Parmi la descendance d’Aroua, son fils, al-Mahdi (744-785), troisième calife abbasside, qui succéda à son père al-Mansour en 775 et régna pendant dix ans, période considérée comme marquant le début de l’âge d’or de la civilisation islamique au cours de laquelle il se distingua par le lancement de la grande entreprise de traduction des auteurs grecs anciens en arabe.

La petite-fille de  Aroua, Zoubeida bint Jaâfar, a épousé le grand Haroun er-Rachid en 781 et lui a donné le futur calife al-Amine.

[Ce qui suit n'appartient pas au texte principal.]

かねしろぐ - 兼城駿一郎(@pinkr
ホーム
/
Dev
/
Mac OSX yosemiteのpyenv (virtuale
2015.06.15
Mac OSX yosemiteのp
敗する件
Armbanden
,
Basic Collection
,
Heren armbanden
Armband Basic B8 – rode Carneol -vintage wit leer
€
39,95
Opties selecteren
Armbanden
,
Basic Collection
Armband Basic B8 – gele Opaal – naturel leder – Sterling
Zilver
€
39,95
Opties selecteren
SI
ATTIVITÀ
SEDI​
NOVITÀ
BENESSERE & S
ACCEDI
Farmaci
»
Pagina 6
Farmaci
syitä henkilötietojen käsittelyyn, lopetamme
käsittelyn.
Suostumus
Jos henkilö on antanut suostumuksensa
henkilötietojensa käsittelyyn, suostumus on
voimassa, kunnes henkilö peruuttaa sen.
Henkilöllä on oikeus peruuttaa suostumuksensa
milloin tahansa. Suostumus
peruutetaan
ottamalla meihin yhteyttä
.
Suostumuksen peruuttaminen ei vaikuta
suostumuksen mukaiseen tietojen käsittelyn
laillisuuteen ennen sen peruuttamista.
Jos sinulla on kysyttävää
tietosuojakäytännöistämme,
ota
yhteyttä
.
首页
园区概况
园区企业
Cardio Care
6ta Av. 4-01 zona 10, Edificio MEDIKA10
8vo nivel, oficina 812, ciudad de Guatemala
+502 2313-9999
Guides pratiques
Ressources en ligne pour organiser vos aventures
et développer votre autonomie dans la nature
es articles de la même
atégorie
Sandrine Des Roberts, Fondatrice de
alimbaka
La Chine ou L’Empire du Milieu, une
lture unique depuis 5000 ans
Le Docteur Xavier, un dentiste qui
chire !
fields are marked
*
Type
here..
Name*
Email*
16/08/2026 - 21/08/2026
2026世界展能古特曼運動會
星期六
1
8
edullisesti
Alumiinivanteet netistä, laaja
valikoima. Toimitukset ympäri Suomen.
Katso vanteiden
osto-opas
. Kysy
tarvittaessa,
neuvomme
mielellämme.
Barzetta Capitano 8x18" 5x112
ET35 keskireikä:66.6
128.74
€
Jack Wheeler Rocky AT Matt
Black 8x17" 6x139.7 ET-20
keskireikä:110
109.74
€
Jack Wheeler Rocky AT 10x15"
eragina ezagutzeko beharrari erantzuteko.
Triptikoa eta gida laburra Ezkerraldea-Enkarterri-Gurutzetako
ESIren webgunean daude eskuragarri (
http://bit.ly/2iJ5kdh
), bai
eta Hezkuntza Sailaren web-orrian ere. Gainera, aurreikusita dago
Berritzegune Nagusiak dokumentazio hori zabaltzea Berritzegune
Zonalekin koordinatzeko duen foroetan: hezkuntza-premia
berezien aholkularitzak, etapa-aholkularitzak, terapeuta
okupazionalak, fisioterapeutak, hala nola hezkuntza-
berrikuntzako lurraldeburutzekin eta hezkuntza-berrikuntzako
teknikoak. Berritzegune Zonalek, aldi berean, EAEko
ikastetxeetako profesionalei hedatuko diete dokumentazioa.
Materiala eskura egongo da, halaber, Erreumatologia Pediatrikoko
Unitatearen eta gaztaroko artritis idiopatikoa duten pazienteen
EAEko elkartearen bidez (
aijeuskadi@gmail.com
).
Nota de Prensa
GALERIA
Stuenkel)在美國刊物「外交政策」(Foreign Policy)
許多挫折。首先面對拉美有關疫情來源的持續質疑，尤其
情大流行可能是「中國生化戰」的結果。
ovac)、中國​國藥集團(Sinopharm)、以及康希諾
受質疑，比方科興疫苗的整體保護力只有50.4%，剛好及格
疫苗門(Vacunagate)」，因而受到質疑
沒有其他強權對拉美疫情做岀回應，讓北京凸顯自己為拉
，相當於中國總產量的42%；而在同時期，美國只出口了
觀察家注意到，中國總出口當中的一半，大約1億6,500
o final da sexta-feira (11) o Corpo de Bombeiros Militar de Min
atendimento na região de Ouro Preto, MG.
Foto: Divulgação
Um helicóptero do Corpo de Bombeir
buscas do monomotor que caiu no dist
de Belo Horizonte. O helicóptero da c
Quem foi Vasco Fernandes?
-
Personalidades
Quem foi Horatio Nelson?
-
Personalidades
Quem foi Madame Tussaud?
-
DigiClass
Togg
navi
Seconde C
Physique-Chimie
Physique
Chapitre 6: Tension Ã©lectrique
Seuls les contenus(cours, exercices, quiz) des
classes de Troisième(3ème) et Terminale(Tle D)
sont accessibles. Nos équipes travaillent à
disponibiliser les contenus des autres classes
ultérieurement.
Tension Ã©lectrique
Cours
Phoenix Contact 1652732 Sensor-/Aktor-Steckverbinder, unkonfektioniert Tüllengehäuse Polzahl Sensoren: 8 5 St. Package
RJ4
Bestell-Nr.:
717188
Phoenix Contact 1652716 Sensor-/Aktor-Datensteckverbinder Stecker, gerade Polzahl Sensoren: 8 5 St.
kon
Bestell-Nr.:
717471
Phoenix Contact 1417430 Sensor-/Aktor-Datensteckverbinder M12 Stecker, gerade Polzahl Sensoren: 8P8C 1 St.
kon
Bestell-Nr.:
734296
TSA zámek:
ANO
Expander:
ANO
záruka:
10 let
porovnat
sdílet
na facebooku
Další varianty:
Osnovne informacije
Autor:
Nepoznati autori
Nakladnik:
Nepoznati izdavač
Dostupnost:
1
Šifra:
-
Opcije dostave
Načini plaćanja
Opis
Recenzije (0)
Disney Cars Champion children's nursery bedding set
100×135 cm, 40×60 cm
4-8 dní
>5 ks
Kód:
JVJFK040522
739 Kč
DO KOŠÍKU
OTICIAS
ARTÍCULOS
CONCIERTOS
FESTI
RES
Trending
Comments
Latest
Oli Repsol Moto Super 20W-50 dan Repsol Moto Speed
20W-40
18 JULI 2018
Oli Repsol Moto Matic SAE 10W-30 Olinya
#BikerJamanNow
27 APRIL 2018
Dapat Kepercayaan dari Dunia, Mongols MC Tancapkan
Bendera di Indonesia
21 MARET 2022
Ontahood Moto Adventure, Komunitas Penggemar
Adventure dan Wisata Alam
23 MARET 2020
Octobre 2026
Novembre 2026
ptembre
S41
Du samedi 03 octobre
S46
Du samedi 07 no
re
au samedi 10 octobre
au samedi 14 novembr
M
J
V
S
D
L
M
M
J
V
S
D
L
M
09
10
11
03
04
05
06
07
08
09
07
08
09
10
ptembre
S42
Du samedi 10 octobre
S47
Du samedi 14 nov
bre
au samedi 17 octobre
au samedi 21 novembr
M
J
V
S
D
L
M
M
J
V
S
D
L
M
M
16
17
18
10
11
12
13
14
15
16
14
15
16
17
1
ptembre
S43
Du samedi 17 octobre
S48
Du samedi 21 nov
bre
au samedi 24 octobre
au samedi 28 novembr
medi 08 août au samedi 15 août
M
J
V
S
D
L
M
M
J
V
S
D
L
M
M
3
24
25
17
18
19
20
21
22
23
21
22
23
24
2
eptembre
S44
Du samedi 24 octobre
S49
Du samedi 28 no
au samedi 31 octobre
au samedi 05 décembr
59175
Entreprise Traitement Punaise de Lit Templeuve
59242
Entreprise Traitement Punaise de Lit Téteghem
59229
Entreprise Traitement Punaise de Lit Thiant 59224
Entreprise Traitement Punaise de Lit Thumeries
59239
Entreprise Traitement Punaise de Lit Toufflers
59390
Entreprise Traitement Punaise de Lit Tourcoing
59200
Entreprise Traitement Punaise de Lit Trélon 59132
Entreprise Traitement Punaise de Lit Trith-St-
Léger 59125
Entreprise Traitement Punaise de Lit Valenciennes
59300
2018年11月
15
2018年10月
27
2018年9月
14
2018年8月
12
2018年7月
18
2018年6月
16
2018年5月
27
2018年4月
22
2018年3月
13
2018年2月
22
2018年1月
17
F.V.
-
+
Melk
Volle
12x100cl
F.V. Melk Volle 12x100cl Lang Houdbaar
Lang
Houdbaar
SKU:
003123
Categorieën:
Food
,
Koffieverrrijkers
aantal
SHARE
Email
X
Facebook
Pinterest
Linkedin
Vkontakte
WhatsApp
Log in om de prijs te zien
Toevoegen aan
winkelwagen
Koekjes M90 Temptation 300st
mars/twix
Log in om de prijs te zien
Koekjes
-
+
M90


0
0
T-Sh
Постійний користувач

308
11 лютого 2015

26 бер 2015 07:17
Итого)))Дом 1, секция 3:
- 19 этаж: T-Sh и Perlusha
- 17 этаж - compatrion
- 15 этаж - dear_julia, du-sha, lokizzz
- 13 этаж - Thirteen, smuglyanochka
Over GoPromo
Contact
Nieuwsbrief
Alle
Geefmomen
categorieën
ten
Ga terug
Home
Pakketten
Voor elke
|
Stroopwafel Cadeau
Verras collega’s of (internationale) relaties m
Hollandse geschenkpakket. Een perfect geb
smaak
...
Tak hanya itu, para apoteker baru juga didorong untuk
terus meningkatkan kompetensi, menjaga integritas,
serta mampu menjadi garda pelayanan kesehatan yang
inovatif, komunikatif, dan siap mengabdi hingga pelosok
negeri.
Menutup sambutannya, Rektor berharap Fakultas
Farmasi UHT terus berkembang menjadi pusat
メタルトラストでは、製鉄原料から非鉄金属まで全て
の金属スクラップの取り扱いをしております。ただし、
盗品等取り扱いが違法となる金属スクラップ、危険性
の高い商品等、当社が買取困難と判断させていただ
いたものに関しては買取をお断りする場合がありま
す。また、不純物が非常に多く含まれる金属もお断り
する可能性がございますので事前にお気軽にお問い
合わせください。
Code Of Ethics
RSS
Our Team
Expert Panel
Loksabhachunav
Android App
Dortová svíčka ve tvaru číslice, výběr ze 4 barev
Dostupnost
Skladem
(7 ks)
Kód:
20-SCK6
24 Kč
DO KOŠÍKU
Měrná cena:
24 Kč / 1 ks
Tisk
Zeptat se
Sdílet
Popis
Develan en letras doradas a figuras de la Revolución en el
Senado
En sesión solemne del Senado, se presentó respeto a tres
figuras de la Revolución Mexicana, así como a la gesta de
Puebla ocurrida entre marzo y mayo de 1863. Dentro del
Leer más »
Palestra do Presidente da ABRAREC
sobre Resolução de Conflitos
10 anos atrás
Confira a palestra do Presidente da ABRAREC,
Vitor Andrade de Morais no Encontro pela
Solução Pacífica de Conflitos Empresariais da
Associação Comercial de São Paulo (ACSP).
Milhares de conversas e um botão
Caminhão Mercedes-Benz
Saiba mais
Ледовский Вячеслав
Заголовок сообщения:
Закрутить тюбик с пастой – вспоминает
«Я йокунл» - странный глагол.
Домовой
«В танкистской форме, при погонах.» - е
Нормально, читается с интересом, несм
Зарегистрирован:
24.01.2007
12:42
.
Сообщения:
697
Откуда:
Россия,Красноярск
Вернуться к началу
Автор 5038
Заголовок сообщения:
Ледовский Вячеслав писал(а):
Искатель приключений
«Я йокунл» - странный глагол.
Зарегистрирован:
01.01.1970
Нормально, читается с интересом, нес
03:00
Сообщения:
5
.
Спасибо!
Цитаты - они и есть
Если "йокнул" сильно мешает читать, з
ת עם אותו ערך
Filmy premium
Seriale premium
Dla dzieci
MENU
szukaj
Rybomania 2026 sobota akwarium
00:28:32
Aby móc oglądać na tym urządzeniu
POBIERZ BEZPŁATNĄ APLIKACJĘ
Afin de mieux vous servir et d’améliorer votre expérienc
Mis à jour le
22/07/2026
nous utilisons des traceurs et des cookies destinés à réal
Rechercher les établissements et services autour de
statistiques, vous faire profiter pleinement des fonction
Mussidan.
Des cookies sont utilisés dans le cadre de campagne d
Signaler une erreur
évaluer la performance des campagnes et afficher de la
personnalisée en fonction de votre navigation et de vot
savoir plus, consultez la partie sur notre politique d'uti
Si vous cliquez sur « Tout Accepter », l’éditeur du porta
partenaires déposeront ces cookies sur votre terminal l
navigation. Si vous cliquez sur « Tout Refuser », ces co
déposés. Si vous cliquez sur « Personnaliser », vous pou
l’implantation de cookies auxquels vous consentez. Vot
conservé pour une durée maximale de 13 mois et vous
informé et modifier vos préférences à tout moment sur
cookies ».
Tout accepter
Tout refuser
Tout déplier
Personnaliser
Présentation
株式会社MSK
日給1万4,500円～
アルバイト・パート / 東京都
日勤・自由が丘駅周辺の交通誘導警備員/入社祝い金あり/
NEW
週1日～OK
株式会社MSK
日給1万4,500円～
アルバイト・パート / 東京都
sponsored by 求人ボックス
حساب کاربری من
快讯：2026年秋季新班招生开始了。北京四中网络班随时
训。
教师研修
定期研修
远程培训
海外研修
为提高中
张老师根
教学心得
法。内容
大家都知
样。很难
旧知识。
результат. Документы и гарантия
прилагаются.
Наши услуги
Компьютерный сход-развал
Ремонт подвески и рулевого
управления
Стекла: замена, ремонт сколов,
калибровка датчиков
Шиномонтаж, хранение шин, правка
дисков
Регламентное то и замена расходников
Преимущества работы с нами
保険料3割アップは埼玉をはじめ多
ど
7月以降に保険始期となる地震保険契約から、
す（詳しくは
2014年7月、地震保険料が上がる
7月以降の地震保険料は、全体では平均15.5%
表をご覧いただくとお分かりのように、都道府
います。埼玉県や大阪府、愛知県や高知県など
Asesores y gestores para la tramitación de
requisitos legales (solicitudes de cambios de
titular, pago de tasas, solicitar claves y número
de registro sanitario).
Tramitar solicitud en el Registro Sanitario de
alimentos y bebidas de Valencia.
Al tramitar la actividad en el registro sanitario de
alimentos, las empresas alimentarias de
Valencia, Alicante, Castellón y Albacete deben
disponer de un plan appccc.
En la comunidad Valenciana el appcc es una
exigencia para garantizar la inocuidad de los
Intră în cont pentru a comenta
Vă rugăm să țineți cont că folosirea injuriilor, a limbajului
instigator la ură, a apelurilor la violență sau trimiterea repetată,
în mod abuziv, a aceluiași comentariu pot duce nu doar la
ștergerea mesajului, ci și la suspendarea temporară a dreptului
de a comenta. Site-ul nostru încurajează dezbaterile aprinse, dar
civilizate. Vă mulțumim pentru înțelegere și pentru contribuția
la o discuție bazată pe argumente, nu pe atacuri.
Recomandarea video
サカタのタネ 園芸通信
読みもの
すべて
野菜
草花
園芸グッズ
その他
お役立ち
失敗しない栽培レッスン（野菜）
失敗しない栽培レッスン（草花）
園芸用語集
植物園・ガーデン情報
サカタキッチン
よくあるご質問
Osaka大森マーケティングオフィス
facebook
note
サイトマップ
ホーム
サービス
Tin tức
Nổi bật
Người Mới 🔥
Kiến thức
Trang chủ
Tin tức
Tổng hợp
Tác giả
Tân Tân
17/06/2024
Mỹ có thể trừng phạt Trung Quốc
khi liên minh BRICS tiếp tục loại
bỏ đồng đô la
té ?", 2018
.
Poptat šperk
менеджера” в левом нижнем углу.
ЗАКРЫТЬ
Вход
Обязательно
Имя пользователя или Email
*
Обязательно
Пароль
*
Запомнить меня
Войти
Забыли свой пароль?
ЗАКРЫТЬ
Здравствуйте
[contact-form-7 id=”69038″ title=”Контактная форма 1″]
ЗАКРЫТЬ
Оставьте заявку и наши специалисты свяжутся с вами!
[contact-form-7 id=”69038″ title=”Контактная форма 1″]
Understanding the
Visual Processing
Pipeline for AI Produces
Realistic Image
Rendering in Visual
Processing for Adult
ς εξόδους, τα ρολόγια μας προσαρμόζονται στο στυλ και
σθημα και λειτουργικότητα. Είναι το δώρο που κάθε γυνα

Pour avoir été l’ancêtre de toute la lignée venue après er-Rachid (y compris al-Amine et al-Ma’moun», Aroua a été surnommée « la mère des califes», un titre de gloire s’il en fût, mais qui n’éclipsera pas la brèche que cette digne descendante de ses aïeux amazighes a ouverte dans la législation islamique pour fonder dans la charia, douze siècles plus tard, la monogamie proclamée par le Code du statut personnel tunisien.